EXTRAIT DU DOCUMENT:

····················

Huitièmement, la GRC, lorsqu'elle assure des services provinciaux de police et des services municipaux de police en vertu d'un contrat, est assujettie à la direction du procureur général provincial (ou d'un autre ministre provincial responsable des services de police). Toutefois, la GRC est également régie par la Loi et par son règlement d'application et elle relève du commissaire, qui est responsable devant le solliciteur général fédéral.


[61]            Dans son ouvrage, Peter Hogg mentionne un certain nombre d'arrêts de la Cour suprême du Canada portant sur les limites du pouvoir législatif provincial relativement à la GRC; je me propose d'examiner certains de ces arrêts. Le premier est Québec (Procureur général) c. Canada (Procureur général), [1979] 1 R.C.S. 218 (l'arrêt Keable). Cet arrêt se rapportait à la constitutionnalité d'une commission provinciale d'enquête concernant des activités criminelles impliquant des membres de la GRC. Dans cette décision, il a été statué que, entre autres choses, une commission d'enquête établie par une province pourrait enquêter sur les activités criminelles précises de membres de la GRC, soit une question relevant de l'administration de la justice. Le juge Pigeon, au nom de la majorité, a fait remarquer qu'étant donné que les membres de la GRC exerçaient leurs attributions sous l'autorité d'une loi fédérale, les conséquences étaient les suivantes :

On ne conteste pas que l'établissement et l'administration de cette police dans le cadre du gouvernement du Canada relèvent de l'autorité du Parlement. Il est donc évident qu'aucune autorité provinciale ne peut s'ingérer dans son administration. Le personnel de la Gendarmerie royale ne jouit d'aucune immunité contre le pouvoir des autorités provinciales appropriées de faire enquête et d'instituer des poursuites en cas d'actes criminels commis par l'un d'eux comme par toute autre personne, mais ces autorités provinciales ne peuvent en prendre prétexte pour faire enquête sur l'administration et la gestion de cette police.

····················

EXERCICE COURT:
Recopiez sans rien modifier le passage de l'extrait sur la GRC qui va de « On ne conteste » à « de cette police. ».

MATÉRIEL:
····················

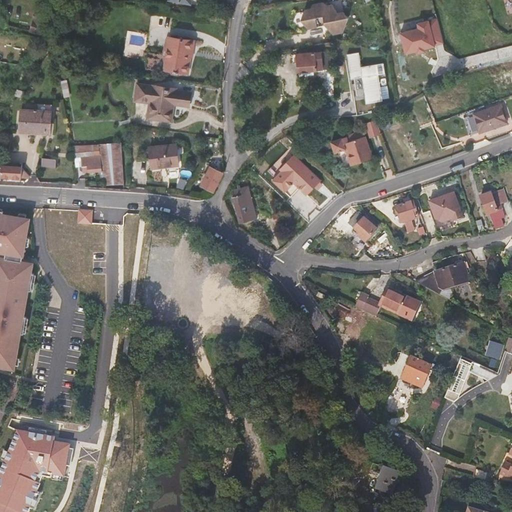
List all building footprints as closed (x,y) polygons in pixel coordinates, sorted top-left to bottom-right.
[(298,29),(305,26),(307,27),(316,25),(324,23),(331,33),(343,31),(348,17),(344,12),(334,15),(332,6),(323,8),(322,4),(311,7),(312,10),(303,12),(302,14),(295,16),(290,23),(298,29)] [(45,34),(50,13),(48,12),(41,11),(36,10),(31,31),(45,34)] [(399,33),(404,55),(416,52),(416,54),(425,52),(425,50),(444,45),(438,17),(415,22),(417,29),(399,33)] [(52,40),(40,38),(37,37),(36,43),(51,46),(52,40)] [(192,56),(193,51),(194,46),(194,41),(169,37),(164,70),(188,73),(190,56),(192,56)] [(330,69),(329,52),(298,54),(298,62),(299,71),(330,69)] [(361,78),(359,67),(357,52),(344,54),(348,80),(361,78)] [(507,65),(486,69),(490,84),(496,83),(502,82),(504,85),(511,83),(511,82),(511,61),(506,63),(507,65)] [(384,63),(359,67),(361,78),(365,104),(390,100),(384,63)] [(69,96),(66,81),(61,82),(61,84),(64,97),(69,96)] [(190,100),(191,94),(177,92),(178,88),(138,82),(135,100),(150,103),(148,118),(171,121),(174,104),(189,106),(190,100)] [(20,97),(23,91),(17,89),(15,95),(20,97)] [(50,126),(51,112),(52,105),(38,104),(37,109),(35,109),(34,110),(21,109),(19,131),(33,132),(46,133),(47,126),(50,126)] [(507,122),(501,105),(464,118),(470,135),(488,129),(507,122)] [(392,126),(389,117),(381,120),(384,129),(392,126)] [(380,135),(375,120),(366,123),(371,138),(380,135)] [(373,158),(366,136),(364,137),(362,131),(331,141),(335,153),(347,149),(346,150),(351,166),(362,162),(373,158)] [(124,184),(122,142),(100,144),(99,144),(99,145),(100,155),(103,172),(98,172),(99,181),(104,181),(105,185),(122,184),(124,184)] [(179,165),(177,144),(149,147),(152,169),(166,167),(179,165)] [(100,155),(99,145),(73,146),(75,157),(82,157),(91,156),(100,155)] [(321,180),(294,155),(281,168),(283,171),(274,180),(285,190),(294,181),(300,187),(307,194),(321,180)] [(55,168),(56,159),(42,158),(42,166),(55,168)] [(144,159),(131,160),(130,185),(134,186),(145,187),(144,159)] [(260,177),(268,169),(269,170),(272,166),(266,160),(255,172),(260,177)] [(22,168),(22,167),(3,166),(1,166),(1,174),(1,177),(11,177),(21,178),(29,179),(31,177),(22,168)] [(219,183),(224,174),(210,166),(201,184),(215,192),(219,183)] [(294,181),(285,190),(290,196),(300,187),(294,181)] [(257,218),(249,186),(241,188),(240,186),(238,186),(238,188),(234,189),(235,196),(233,197),(236,210),(240,223),(257,218)] [(509,202),(504,188),(480,197),(487,216),(489,222),(493,221),(496,229),(504,226),(501,218),(505,217),(501,204),(509,202)] [(430,200),(436,219),(440,229),(460,222),(459,218),(463,217),(454,192),(440,197),(439,196),(432,198),(432,200),(430,200)] [(402,223),(403,222),(403,223),(419,217),(415,205),(414,201),(405,204),(397,207),(397,208),(396,210),(397,213),(399,213),(402,223)] [(426,215),(422,203),(415,205),(419,217),(426,215)] [(93,210),(77,210),(78,224),(93,224),(93,210)] [(292,219),(289,211),(274,215),(276,223),(292,219)] [(18,259),(24,219),(0,215),(0,248),(3,249),(1,257),(0,256),(0,366),(13,369),(22,306),(20,305),(22,298),(23,298),(29,261),(18,259)] [(378,229),(380,226),(368,215),(365,218),(364,217),(361,221),(360,222),(354,217),(351,220),(349,223),(355,228),(354,228),(360,234),(358,236),(365,242),(378,229)] [(463,264),(462,261),(455,263),(456,266),(446,269),(435,273),(415,281),(449,300),(452,293),(451,287),(470,281),(464,264),(463,264)] [(412,320),(420,303),(388,288),(380,303),(368,298),(369,296),(365,294),(362,292),(355,307),(376,316),(380,307),(381,306),(412,320)] [(348,327),(348,326),(341,323),(337,336),(344,338),(344,339),(348,341),(351,342),(356,330),(348,327)] [(497,361),(502,346),(488,341),(483,356),(497,361)] [(422,387),(432,366),(411,357),(402,379),(422,387)] [(439,409),(442,400),(436,398),(433,407),(439,409)] [(55,441),(56,437),(17,430),(0,472),(0,511),(29,511),(31,508),(35,509),(41,493),(38,491),(43,476),(52,478),(53,476),(65,477),(67,465),(71,466),(73,449),(70,449),(72,443),(55,441)] [(511,447),(509,452),(508,452),(503,462),(505,463),(503,468),(500,473),(511,478),(511,447)] [(403,487),(406,478),(399,475),(400,472),(383,467),(373,463),(370,471),(381,475),(376,488),(392,494),(395,485),(403,487)] [(489,481),(491,474),(476,470),(474,477),(489,481)]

····················

CORRIGÉ DE L'EXERCICE:
On ne conteste pas que l'établissement et l'administration de cette police dans le cadre du gouvernement du Canada relèvent de l'autorité du Parlement. Il est donc évident qu'aucune autorité provinciale ne peut s'ingérer dans son administration. Le personnel de la Gendarmerie royale ne jouit d'aucune immunité contre le pouvoir des autorités provinciales appropriées de faire enquête et d'instituer des poursuites en cas d'actes criminels commis par l'un d'eux comme par toute autre personne, mais ces autorités provinciales ne peuvent en prendre prétexte pour faire enquête sur l'administration et la gestion de cette police.